■ **Aim of the task**
Give again the line that contains "middle tip: (431, 723)" and every line after it to the end of the records. Keep them exactly as they are and add nothing.

(Collection entries)
***

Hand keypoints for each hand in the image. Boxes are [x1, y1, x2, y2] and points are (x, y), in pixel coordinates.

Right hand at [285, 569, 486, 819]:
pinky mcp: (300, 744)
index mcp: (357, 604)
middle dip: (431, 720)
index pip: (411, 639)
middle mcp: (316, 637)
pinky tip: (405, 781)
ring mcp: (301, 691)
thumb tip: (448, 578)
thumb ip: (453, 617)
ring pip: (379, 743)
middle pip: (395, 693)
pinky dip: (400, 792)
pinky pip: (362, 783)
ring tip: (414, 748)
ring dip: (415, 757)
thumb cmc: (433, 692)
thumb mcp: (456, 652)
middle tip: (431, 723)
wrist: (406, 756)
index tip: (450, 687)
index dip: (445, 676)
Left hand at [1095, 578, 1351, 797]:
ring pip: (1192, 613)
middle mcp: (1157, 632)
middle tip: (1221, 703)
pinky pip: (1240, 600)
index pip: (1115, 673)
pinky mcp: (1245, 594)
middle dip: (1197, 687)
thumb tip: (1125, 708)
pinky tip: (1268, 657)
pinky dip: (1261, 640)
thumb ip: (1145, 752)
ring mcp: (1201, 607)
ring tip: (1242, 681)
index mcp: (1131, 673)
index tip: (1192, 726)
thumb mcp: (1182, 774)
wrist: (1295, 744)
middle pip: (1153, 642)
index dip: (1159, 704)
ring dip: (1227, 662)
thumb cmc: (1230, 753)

***

■ **Solution to this exercise**
middle tip: (431, 723)
wrist: (406, 756)
index tip: (450, 687)
index dip: (445, 676)
Left hand at [1095, 578, 1351, 797]:
ring pip: (1192, 613)
middle mcp: (1157, 632)
middle tip: (1221, 703)
pinky pip: (1240, 600)
index pip: (1115, 673)
pinky mcp: (1245, 594)
middle dip: (1197, 687)
thumb tip: (1125, 708)
pinky tip: (1268, 657)
pinky dip: (1261, 640)
thumb ip: (1145, 752)
ring mcp: (1201, 607)
ring tip: (1242, 681)
index mcp: (1131, 673)
index tip: (1192, 726)
thumb mcp: (1182, 774)
wrist: (1295, 744)
middle pip: (1153, 642)
index dip: (1159, 704)
ring dip: (1227, 662)
thumb cmc: (1230, 753)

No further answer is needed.